Dewa Gilang terkejut, dan mencoba menduga-duga maksud jawaban ayahnya.
"Ayah mau mengusir saya dari rumah ini?", senggak Gilang
"Ternyata kau tak berubah, tetap saja kau utamakan emosimu. Semua orang punya emosi", jawab ayahnya ketus
"Memang orang-orang dalam rumah ini tidak tahu bersyukur, keluarganya bebas dari kurungan, eh malah seperti datang bencana", balas Dewa Gilang atas respon ayahnya
"Kami tidak kurang bersyukur atas dibebaskannya kau, harusnya kau sadar kalau hidup itu bukanlah kehendak sendiri, emosi sendiri. Betapa malunya ayahmu ini memberimu makan kalau energinya kau gunakan untuk memukul nenek-nenek. Seharusnya kau berubah", ayahnya marah, langsung kembali masuk ke dalam rumah.
Hari kedua, telah membuat ayahnya marah. Dewa Gilang pun tertunduk, diam melihat ayam yang baru mereka perbincangkan.
Ibunya menghampirinya,
"Ini tehnya Nak", kata ibunya sembari menyodorkan secangkir teh pada Dewa Gilang
"Letak di atas meja aja Bu, nanti Gilang minum", sahut Dewa Gilang.
Ibunya pun meletakkan teh tersebut di atas meja kemudian menghampiri Dewa Gilang yang berdiri di halaman rumahnya.

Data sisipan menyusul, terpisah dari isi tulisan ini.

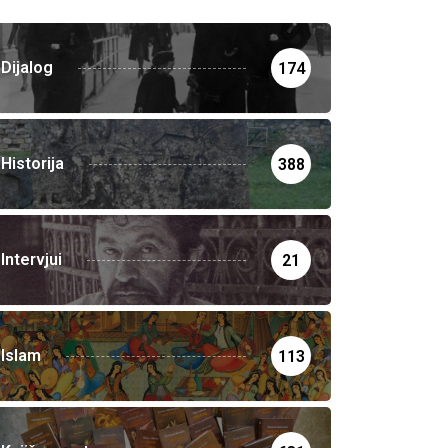
Dijalog
174
Historija
388
Intervjui
21
Islam
113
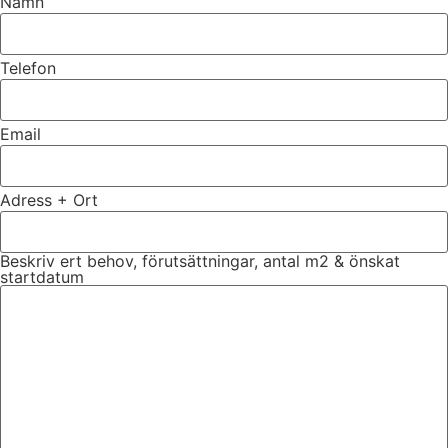
Namn
Telefon
Email
Adress + Ort
Beskriv ert behov, förutsättningar, antal m2 & önskat
startdatum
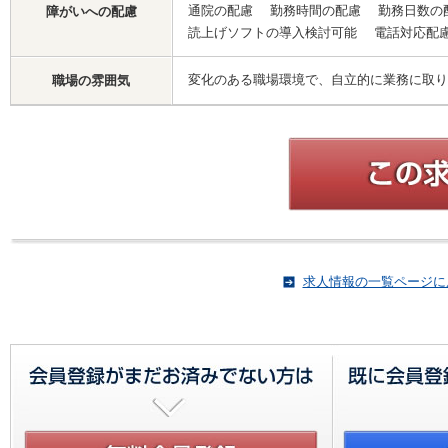
通院の配慮 勤務時間の配慮 勤務日数の
障がいへの配慮
読上げソフトの導入検討可能 電話対応
変化のある職場環境で、自立的に業務に取り
職場の雰囲気
求人情報の一覧ページに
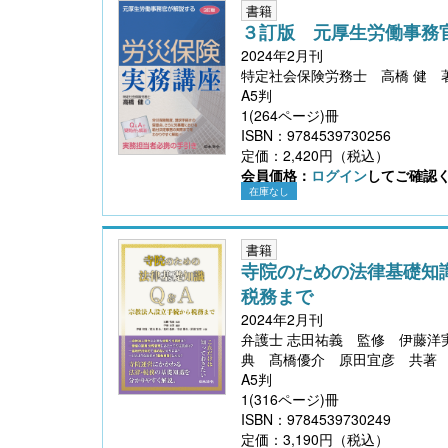
書籍
３訂版 元厚生労働事務
2024年2月刊
特定社会保険労務士 高橋 健 
A5判
1(264ページ)冊
ISBN：9784539730256
定価：2,420円（税込）
会員価格：
ログイン
してご確認
在庫なし
書籍
寺院のための法律基礎知
税務まで
2024年2月刊
弁護士 志田祐義 監修 伊藤洋
典 髙橋優介 原田宜彦 共著
A5判
1(316ページ)冊
ISBN：9784539730249
定価：3,190円（税込）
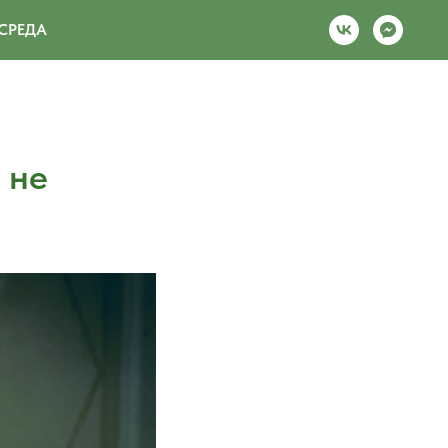
СРЕДА
 не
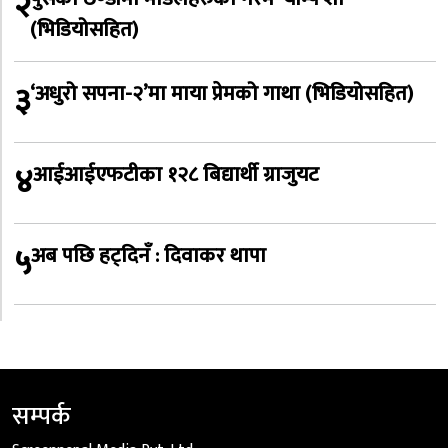
२
(भिडियोसहित)
३
‘अधुरो सपना-२’मा माया प्रेमको गाथा (भिडियोसहित)
४
आईआईएफटीका १२८ बिद्यार्थी ग्राजुयट
५
अब पछि हट्दिनँ : दिवाकर थापा
सम्पर्क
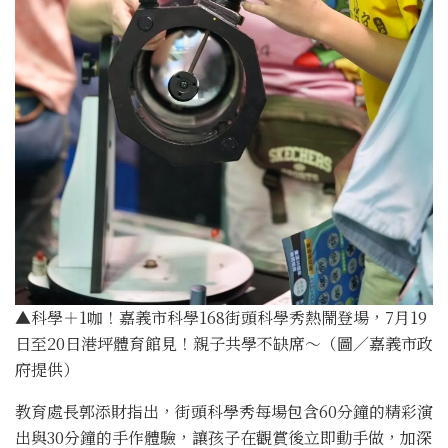
▲科學＋1咖！嘉義市科學168街頭科學秀熱鬧登場，7月19
日至20日港坪體育館見！親子共學不缺席～（圖／嘉義市政
府提供）
教育處長郭添財指出，街頭科學秀每場包含60分鐘的精彩演
出與30分鐘的手作體驗，讓孩子在觀賞後立即動手做，加深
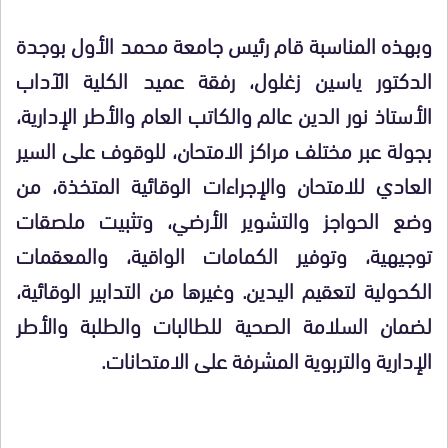
وبهذه المناسبة قام رئيس جامعة محمد الأول بوجدة
الدكتور ياسين زغلول، رفقة عميد الكلية الآداب
الأستاذ نور الدين عالم والكاتب العام والأطر الإدارية،
بجولة عبر مختلف مراكز الامتحان، للوقوف على السير
العادي للامتحان والإجراءات الوقائية المتخذة، من
وضع الحواجز والتشوير الأرضي، وتثبيت ملصقات
توجيهية، وتوفير الكمامات الواقية، والمعقمات
الكحولية لتعقيم اليدين. وغيرها من التدابير الوقائية،
لضمان السلامة الصحية للطالبات والطلبة والأطر
الإدارية والتربوية المشرفة على الامتحانات.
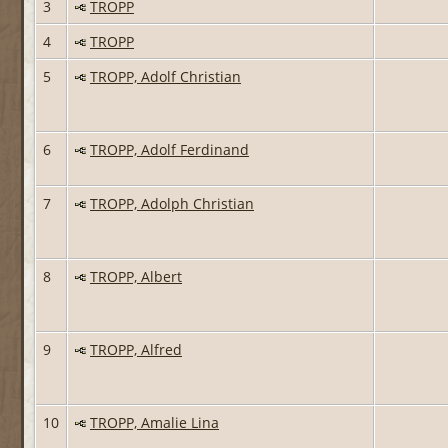
3
TROPP
4
TROPP
5
TROPP, Adolf Christian
6
TROPP, Adolf Ferdinand
7
TROPP, Adolph Christian
8
TROPP, Albert
9
TROPP, Alfred
10
TROPP, Amalie Lina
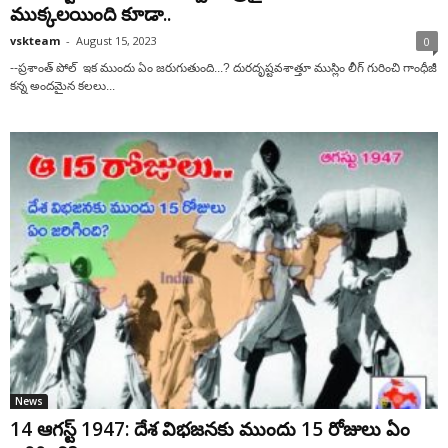
ముక్కలయింది కూడా..
vskteam
-
August 15, 2023
0
--ప్రశాంత్ పోల్ ఇక ముందు ఏం జరుగుతుంది...? దురదృష్టవశాత్తూ ముస్లిం లీగ్ గురించి గాంధీజీ
కన్న అందమైన కలలు...
News
14 ఆగస్ట్ 1947: దేశ విభజనకు ముందు 15 రోజులు ఏం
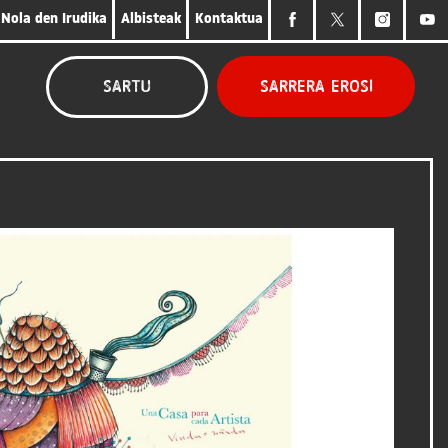
Nola den Irudika
Albisteak
Kontaktua
Sarrera erosi
Sartu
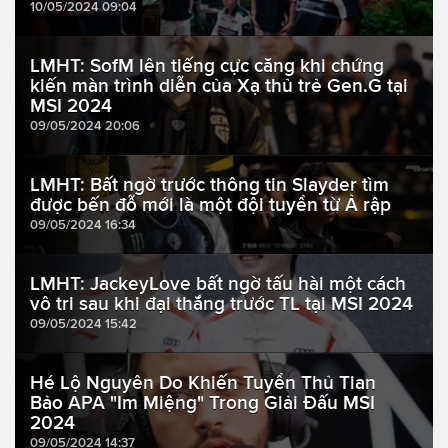
10/05/2024 09:04
LMHT: SofM lên tiếng cực căng khi chứng
kiến màn trình diễn của Xạ thủ trẻ Gen.G tại
MSI 2024
09/05/2024 20:06
LMHT: Bất ngờ trước thông tin Slayder tìm
được bến đỗ mới là một đội tuyển từ Ả rập
09/05/2024 16:34
LMHT: JackeyLove bất ngờ tấu hài một cách
vô tri sau khi đại thắng trước TL tại MSI 2024
09/05/2024 15:42
Hé Lộ Nguyên Do Khiến Tuyển Thủ Tian
Bảo APA "Im Miệng" Trong Giải Đấu MSI
2024
09/05/2024 14:37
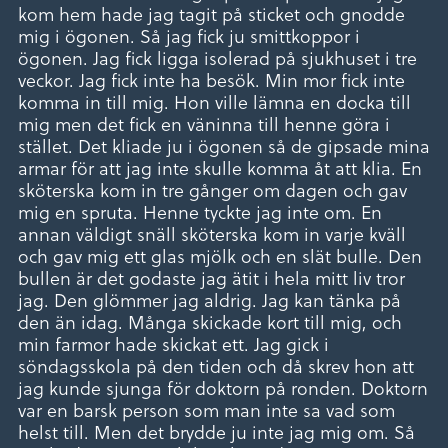
kom hem hade jag tagit på sticket och gnodde
mig i ögonen. Så jag fick ju smittkoppor i
ögonen. Jag fick ligga isolerad på sjukhuset i tre
veckor. Jag fick inte ha besök. Min mor fick inte
komma in till mig. Hon ville lämna en docka till
mig men det fick en väninna till henne göra i
stället. Det kliade ju i ögonen så de gipsade mina
armar för att jag inte skulle komma åt att klia. En
sköterska kom in tre gånger om dagen och gav
mig en spruta. Henne tyckte jag inte om. En
annan väldigt snäll sköterska kom in varje kväll
och gav mig ett glas mjölk och en slät bulle. Den
bullen är det godaste jag ätit i hela mitt liv tror
jag. Den glömmer jag aldrig. Jag kan tänka på
den än idag. Många skickade kort till mig, och
min farmor hade skickat ett. Jag gick i
söndagsskola på den tiden och då skrev hon att
jag kunde sjunga för doktorn på ronden. Doktorn
var en barsk person som man inte sa vad som
helst till. Men det brydde ju inte jag mig om. Så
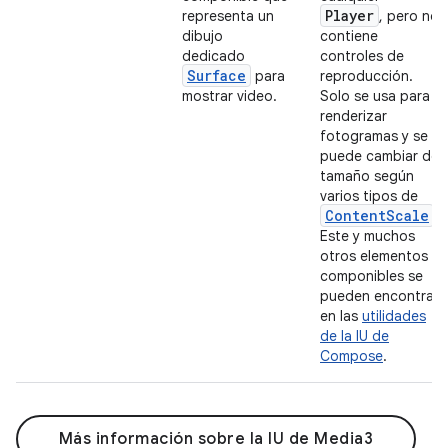
Player
representa un
, pero no
dibujo
contiene
dedicado
controles de
Surface
para
reproducción.
mostrar video.
Solo se usa para
renderizar
fotogramas y se
puede cambiar de
tamaño según
varios tipos de
Content
Scale
.
Este y muchos
otros elementos
componibles se
pueden encontrar
en las
utilidades
de la IU de
Compose
.
Más información sobre la IU de Media3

"Janganlah kau lawan-lawan lagi ayahmu, dia sudah tua. Ibu tahu kau tidak suka dengan respon ayah dan warga sini atas kedatanganmu. Ayahmu sudah hampir stress memikirkan biaya untuk mengurusmu agar bebas dari penjara, ditambah lagi ayah sudah tidak punya tempat untuk berjualan di pasar. Sejak kau bermasalah dengan Nek Risma, ayah langsung diusir dari tempatnya itu, kau taunya ayah selama ini berjualan pakai tempat siapa. Dan sejak empat bulan yang lalu ayah sudah tidak mau jualan lagi. Ia malu dan langsung dicela oleh masyarakat sekitar. Ayahmu lebih banyak diam di rumah. Kerjanya hanya nonton, makan dan tidur, seperti mau nunggu meninggal saja", kata ibu Gilang panjang lebar.